The potential threat leaves Mr. Gore, who still faces Bill Bradley's opposing bid for the Democratic nomination, scrambling Hispanic advantage. Even if Mr. Bush isn't the Republican nominee, Texas is all but out of reach to the Democrat given Republicans' edge there. That explains why the Gore Hispanic strategy, like his game-plan generally, banks on vote-rich California.
The Gore camp also emphasizes New Mexico and Colorado, where Hispanics are a big share of the vote. It was in Denver last month that Mr. Gore met privately with more than a dozen Hispanic supporters, and his inner circle since has developed what an aide called "a very aggressive program" for Hispanic votes. Those present included former Denver mayor and Clinton Cabinet Secretary Federico Pena, California Lt. Gov. Cruz Bustamante, and Martin Chavez, a former New Mexico governor candidate.
Mr. Gore's network of Hispanic officeholders also includes Alex Penelas, the Cuban-American mayor of Miami and Dade County, and Rep. Loretta Sanchez of California.
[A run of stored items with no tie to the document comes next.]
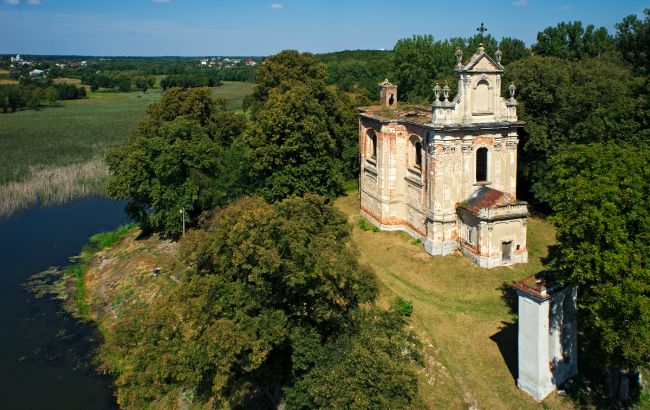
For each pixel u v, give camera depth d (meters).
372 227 53.53
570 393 28.59
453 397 29.22
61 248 60.94
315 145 56.50
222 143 70.94
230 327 23.97
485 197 43.56
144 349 24.30
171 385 25.00
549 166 50.66
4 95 159.88
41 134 122.06
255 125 57.53
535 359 27.88
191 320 25.25
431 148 44.25
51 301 48.28
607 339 24.61
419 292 39.97
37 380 36.78
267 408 31.41
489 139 45.03
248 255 26.12
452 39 94.88
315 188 56.88
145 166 56.84
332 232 31.05
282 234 27.08
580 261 25.75
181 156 55.53
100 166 93.12
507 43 87.38
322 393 23.56
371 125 53.31
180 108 68.44
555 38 86.25
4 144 110.12
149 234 61.03
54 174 88.06
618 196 25.77
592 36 85.56
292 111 56.00
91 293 49.62
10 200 77.38
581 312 27.98
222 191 56.94
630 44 72.81
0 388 35.88
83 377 37.09
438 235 45.28
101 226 68.75
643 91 49.38
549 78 49.75
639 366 26.80
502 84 53.25
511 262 43.06
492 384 29.81
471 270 42.28
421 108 54.06
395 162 50.59
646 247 25.42
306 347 26.72
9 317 45.44
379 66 132.75
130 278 49.72
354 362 23.27
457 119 43.94
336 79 154.50
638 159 27.52
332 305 27.83
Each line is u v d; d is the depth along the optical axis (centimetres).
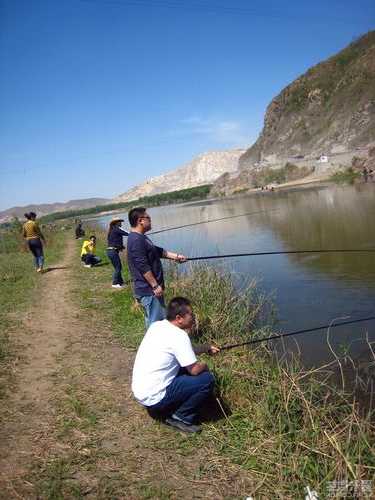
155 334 415
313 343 638
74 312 823
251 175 11075
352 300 816
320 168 8800
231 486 349
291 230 1922
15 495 335
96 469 366
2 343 654
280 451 377
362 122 10150
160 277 575
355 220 1911
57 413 451
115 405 465
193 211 4716
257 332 679
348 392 488
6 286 1098
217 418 438
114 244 999
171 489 344
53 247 2167
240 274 1121
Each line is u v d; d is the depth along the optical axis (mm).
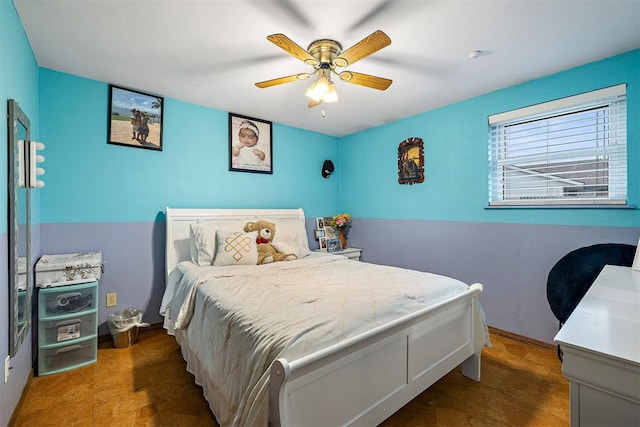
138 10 1565
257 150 3438
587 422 734
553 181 2398
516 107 2504
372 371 1289
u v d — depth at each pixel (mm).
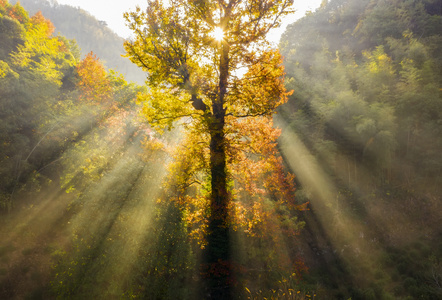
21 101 14188
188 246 9406
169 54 8453
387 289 13266
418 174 22141
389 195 21219
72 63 23234
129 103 19125
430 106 23625
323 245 17156
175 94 8883
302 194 20375
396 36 45438
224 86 9398
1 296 7676
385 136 21656
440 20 41656
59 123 14109
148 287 8016
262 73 9164
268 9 8547
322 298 11758
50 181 11992
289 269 11859
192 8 8344
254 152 10703
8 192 10891
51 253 9117
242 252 11430
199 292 8891
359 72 32219
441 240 16734
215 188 9680
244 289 9781
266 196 15438
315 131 26672
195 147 10242
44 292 8016
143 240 8664
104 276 7625
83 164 12039
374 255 16172
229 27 8719
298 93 33281
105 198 9336
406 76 26375
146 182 10617
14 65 16516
Increasingly, he has taken the White House lead on issues of concern to Hispanics, such as education and immigrant benefits. Last week, Mr. Gore was at a Hispanic -owned lumber yard in Miami to celebrate the county's designation as an "empowerment zone," entitling it to U.S. federal assistance. And the talk of a Bush candidacy rustles talk that Mr. Gore might choose a Hispanic vice presidential nominee -- say, Energy Secretary Bill Richardson, a Mexican-American.
Meanwhile, Gore backers note that Mr. Bush hasn't had to answer yet for his party's stance on a range of issues, or spell out his own view on the controversial question of whether statistical sampling should be used in the 2000 census to boost minority counts.
And Democrats aren't the only ones challenging Mr. Bush 's claim on Hispanics. Arizona Republican Sen. John McCain, also seeking the Republican nomination, points to a Senate record that brought him awards last month from two national Hispanic organizations, and to two elections in which he won a majority of Arizona Hispanics' votes. Says spokesman Howard Opinsky, "He is not going to cede the Hispanic vote to anyone, be it Al Gore or anyone on the Republican side."